Over-55’s are one of the fastest growing segments of the population in Western Australia accounting for nearly one in four persons in the state.
The latest ABS population figures show that there are over 600,000 people in Western Australia aged 55 and over or 24.2% of the entire population.
Unfortunately, when it comes to these people downsizing, there are currently limited options in their local suburbs and many have to move into lifestyle villages which are located in the outer suburbs.
The reality is that there are currently many opportunities to downsize in the inner city areas ofif they were given an added incentive to do so.
For example, there is currently a large supply of quality apartments that are ideal for over-55s to live in.
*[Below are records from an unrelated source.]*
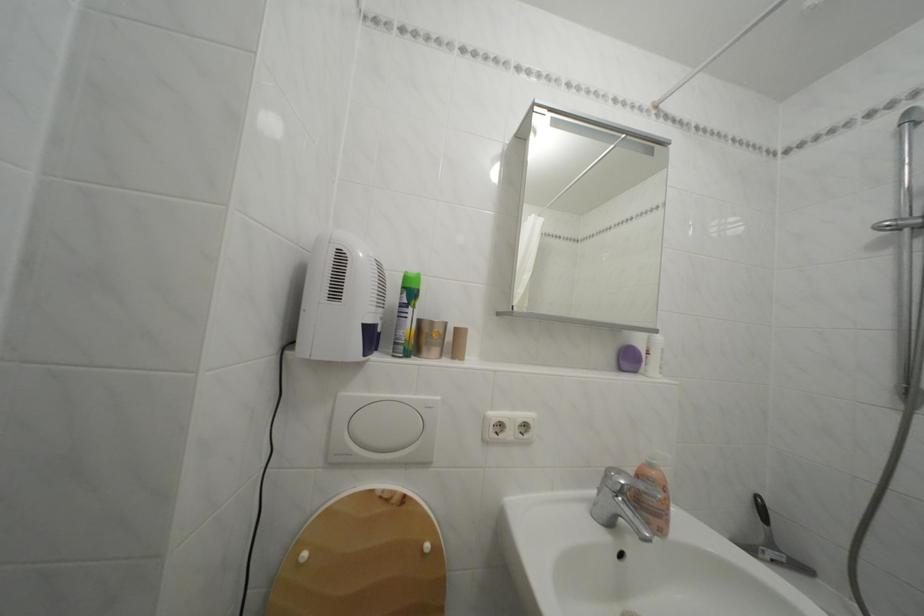
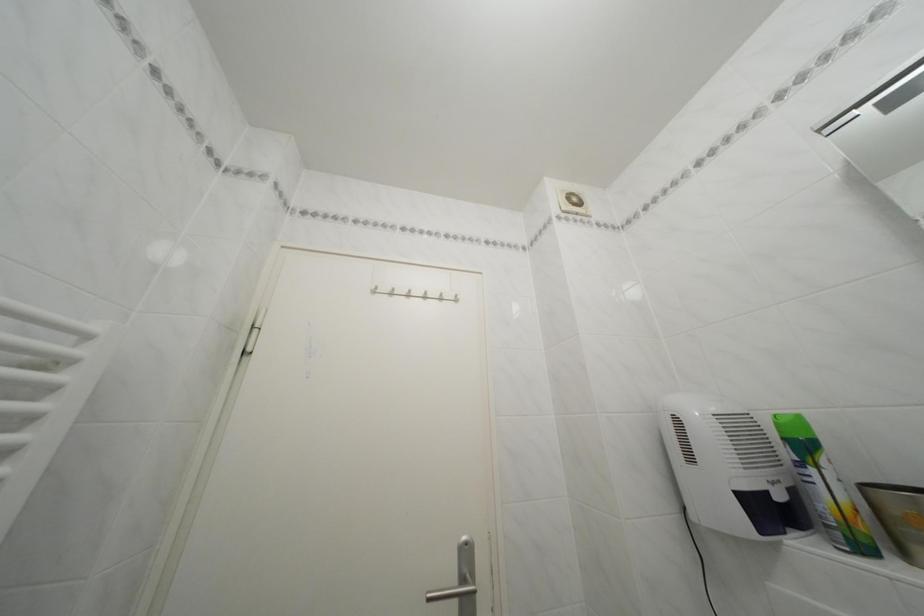
The point at (411, 294) is marked in the first image. Where is the corresponding point in the second image?

(793, 445)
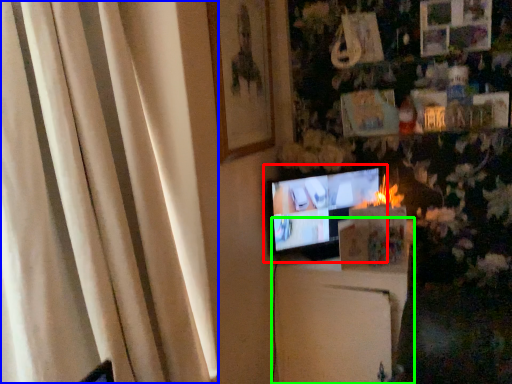
Question: Based on their relative distances, which object is farther from television (highlighted by a red box)? Choose from curtain (highlighted by a blue box) and furniture (highlighted by a green box).

Choices:
 (A) curtain
 (B) furniture

Answer: (A)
An added advantage of the inner city is that there is a high level of social infrastructure for the over-55’s to enjoy life such as café’s, restaurants, theatres and attractions like the cultural centre in Northbridge.
As an added incentive for over-55’s to move into the city centre, the state government should extend the FHOG of $10,000 to over-55’s who buy an owner-occupier property in the inner city.
The grant should apply to over-55’s who buy new or established properties.
With Perth now the same size as London or Berlin due to urban sprawl, such an initiative would save the state government money in the long term by reducing the need to provide additional social infrastructure in the growing outer suburbs.
These potential massive savings for government were underlined in Melbourne with a report produced by The Department of Planning in that state indicating that it would cost that state government an extra $40 billion in new infrastructure costs to proceed with its urban expansion plans compared to encouraging the redevelopment within existing suburbs.
This revealing report, cited research that found 'for every 1,000 dwellings, the cost for infill development (in existing suburbs) is $309 million and the cost of fringe developments is $653 million'.
The reality is that Perth still lags behind many of the major cities in Australia in terms of inner city living.
Perth should follow a European city model of having a critical population mass in the near city. This model is being successfully developed in other major Australian cities such as Sydney and Melbourne.